During the end of his life, Bahnsen completed his philosophical project. Despite constant editions and slight changes in details, three principle premises remained throughout Bahnsen's philosophy:

1) Contradiction exists in the heart of reality, and is not a mere attribute of our thoughts about reality

2) Contradiction does not get resolved in synthesis

3) The source of contradiction is the will

Other than rejecting Hegel's progressivism and reinterpreting Schopenhauer's singular will, Bahnsen also denied all forms of idealism. For him, the ideas of idealism are inherently solipsistic and do not take into consideration the unique reality of the individual wills of other people. For this reason and for other more technical purposes, Bahnsen agreed with his fellow pessimists Julius Frauenstädt, Philipp Mainländer and Karl Robert Eduard von Hartmann that transcendental realism is superior to transcendental idealism.

===Bahnsen's interpretation of pessimism===
At the end of his life, Bahnsen wrote an article on pessimism, attempting to distinguish his own pessimism from that of his contemporaries. According to this article, Bahnsen found his position to be opposed to idealistic optimism and deprecating cynicism. He stated that the pessimist preserves his "idealist heart" but utilizes the "cold calculation of the head" to strike a middle ground. Thus, the pessimist realizes that alleviating the suffering of all (even of one) is next to impossible, yet the grief caused by this impossibility strengthens the pessimist's tireless pursuit of this goal, instead of demoralizing him/her. Because he feels the "weltschmerz" of being, he is fueled even further by empathy and compassion.

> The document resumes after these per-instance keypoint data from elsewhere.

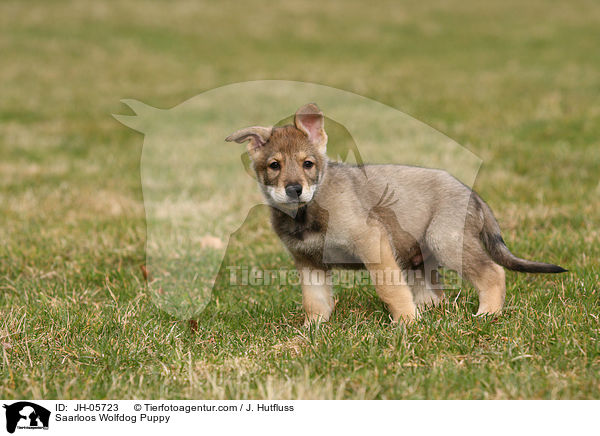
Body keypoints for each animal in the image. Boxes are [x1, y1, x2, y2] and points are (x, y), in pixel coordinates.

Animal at [226, 104, 568, 326]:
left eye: (308, 164)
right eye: (274, 165)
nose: (295, 190)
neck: (308, 212)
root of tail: (472, 193)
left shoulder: (372, 242)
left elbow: (389, 288)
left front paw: (406, 323)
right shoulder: (309, 262)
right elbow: (315, 302)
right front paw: (312, 332)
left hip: (445, 241)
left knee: (493, 273)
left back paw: (488, 314)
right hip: (419, 258)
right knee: (436, 295)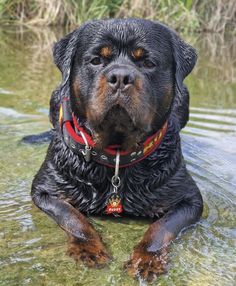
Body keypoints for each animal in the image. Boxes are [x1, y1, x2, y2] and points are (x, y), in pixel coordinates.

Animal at [31, 19, 203, 282]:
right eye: (96, 60)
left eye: (148, 63)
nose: (120, 76)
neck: (117, 155)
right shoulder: (46, 189)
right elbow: (74, 218)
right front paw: (88, 249)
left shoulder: (190, 200)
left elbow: (161, 228)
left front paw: (147, 258)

Bahnsen was critical of "hedonistic" pessimism — the position that the pains of the world outnumber its pleasures in quality and quantity. Once more, the philosopher reasserted his convictions regarding individualism and claimed that such a calculus was impossible to make, as it would measure each individual differently. There are other reasons to be pessimistic about the world, he claimed: To realize that all moral aims and ideals are futile, yet to pursue them nonetheless, knowing full well that there is no exit or salvation — that is true pessimism.